» İstek 1
Tuğla pişirme metnine göre Türkiye'de en yoğun kullanılan fırın tipi hangisidir?

╭─ Seçilen metin

30 Nisan 2011 Cumartesi

Tuğlanın Pişirilmesi

Pişirme

Pişirme, tuğla ve kiremit üretimindeki en son aşamadır. Kilin kuruma aşamasında, serbest haldeki suyunu ve sonradan emdiği suyu kaybetmesinden dolayı boyutlarında küçülme (çekme) olur.
Pişirme sırasında kil kimyasal reaksiyonlara maruz kalır. 300 °C civarında organik maddeler tamamen yanar, 450-650 °C arasında molekül suyunu kaybeder. 850-950 °C arasında kil hamurunun pişmesiyle oluşan bu yeni malzeme artık sert, şeklini değiştirmeyen, belirli mukavemet ve renge sahip bir üründür.
Genel olarak pişme şu aşamalardan oluşur:

   1. Doldurma
   2. Isınma
   3. Pişme
   4. Soğuma
   5. Boşaltma

Türkiye’ de en yoğun kullanılan fırın tipi Hoffman fırınlardır. Daha sonraki yoğunluğu tünel fırınlar oluşturmaktadır. 20 civarında da hoffman-tünel fırın karışımı olan kemer tünel fırın vardır.

╰─
╭─ Alıntılanan kayıtlar

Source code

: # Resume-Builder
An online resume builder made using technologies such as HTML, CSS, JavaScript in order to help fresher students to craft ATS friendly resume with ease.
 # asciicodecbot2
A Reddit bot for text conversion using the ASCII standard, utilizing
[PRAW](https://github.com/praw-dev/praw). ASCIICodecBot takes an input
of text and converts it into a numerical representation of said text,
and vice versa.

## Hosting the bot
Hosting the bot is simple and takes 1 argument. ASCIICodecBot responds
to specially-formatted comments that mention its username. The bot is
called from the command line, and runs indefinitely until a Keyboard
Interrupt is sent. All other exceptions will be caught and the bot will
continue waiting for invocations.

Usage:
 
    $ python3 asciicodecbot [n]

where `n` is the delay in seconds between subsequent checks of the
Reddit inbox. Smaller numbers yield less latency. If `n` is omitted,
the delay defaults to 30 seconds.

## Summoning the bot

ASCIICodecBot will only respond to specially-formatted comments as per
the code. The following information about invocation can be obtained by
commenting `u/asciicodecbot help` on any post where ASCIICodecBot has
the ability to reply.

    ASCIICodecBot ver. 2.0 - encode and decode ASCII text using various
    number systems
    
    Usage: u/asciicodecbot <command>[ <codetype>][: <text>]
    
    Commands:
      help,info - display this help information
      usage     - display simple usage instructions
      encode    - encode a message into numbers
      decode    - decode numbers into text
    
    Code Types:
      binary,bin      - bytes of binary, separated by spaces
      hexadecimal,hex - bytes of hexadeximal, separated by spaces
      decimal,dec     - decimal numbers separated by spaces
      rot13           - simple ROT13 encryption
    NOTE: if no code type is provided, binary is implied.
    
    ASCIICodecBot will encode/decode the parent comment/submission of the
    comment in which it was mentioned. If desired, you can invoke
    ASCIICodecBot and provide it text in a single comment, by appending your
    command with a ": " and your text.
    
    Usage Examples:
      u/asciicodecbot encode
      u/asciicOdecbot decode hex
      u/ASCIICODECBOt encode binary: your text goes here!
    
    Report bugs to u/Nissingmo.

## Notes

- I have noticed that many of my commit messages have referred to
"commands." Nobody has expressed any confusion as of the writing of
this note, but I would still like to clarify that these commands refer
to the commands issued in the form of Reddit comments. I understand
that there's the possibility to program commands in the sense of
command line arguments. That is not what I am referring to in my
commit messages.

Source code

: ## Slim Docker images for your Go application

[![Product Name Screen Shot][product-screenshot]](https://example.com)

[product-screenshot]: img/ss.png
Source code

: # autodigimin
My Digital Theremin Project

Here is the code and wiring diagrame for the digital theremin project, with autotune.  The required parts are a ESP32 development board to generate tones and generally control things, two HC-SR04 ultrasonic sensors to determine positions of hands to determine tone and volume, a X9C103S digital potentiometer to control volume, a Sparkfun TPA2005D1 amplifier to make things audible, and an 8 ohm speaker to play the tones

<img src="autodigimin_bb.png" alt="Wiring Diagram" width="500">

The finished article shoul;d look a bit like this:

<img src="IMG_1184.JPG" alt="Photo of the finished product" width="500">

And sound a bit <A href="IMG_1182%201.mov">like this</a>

╰─

» İstek 2
Lütfen kayıtlardaki "python3 asciicodecbot [n]" ifadesini içeren satır ile "your Go application" ifadesini içeren satır arasındaki satırları, bu iki satır da dahil, olduğu gibi tekrarlayın.

» Beklenen cevap 1
Hoffman fırınlar.

» Beklenen cevap 2
    $ python3 asciicodecbot [n]

where `n` is the delay in seconds between subsequent checks of the
Reddit inbox. Smaller numbers yield less latency. If `n` is omitted,
the delay defaults to 30 seconds.

## Summoning the bot

ASCIICodecBot will only respond to specially-formatted comments as per
the code. The following information about invocation can be obtained by
commenting `u/asciicodecbot help` on any post where ASCIICodecBot has
the ability to reply.

    ASCIICodecBot ver. 2.0 - encode and decode ASCII text using various
    number systems
    
    Usage: u/asciicodecbot <command>[ <codetype>][: <text>]
    
    Commands:
      help,info - display this help information
      usage     - display simple usage instructions
      encode    - encode a message into numbers
      decode    - decode numbers into text
    
    Code Types:
      binary,bin      - bytes of binary, separated by spaces
      hexadecimal,hex - bytes of hexadeximal, separated by spaces
      decimal,dec     - decimal numbers separated by spaces
      rot13           - simple ROT13 encryption
    NOTE: if no code type is provided, binary is implied.
    
    ASCIICodecBot will encode/decode the parent comment/submission of the
    comment in which it was mentioned. If desired, you can invoke
    ASCIICodecBot and provide it text in a single comment, by appending your
    command with a ": " and your text.
    
    Usage Examples:
      u/asciicodecbot encode
      u/asciicOdecbot decode hex
      u/ASCIICODECBOt encode binary: your text goes here!
    
    Report bugs to u/Nissingmo.

## Notes

- I have noticed that many of my commit messages have referred to
"commands." Nobody has expressed any confusion as of the writing of
this note, but I would still like to clarify that these commands refer
to the commands issued in the form of Reddit comments. I understand
that there's the possibility to program commands in the sense of
command line arguments. That is not what I am referring to in my
commit messages.

Source code

: ## Slim Docker images for your Go application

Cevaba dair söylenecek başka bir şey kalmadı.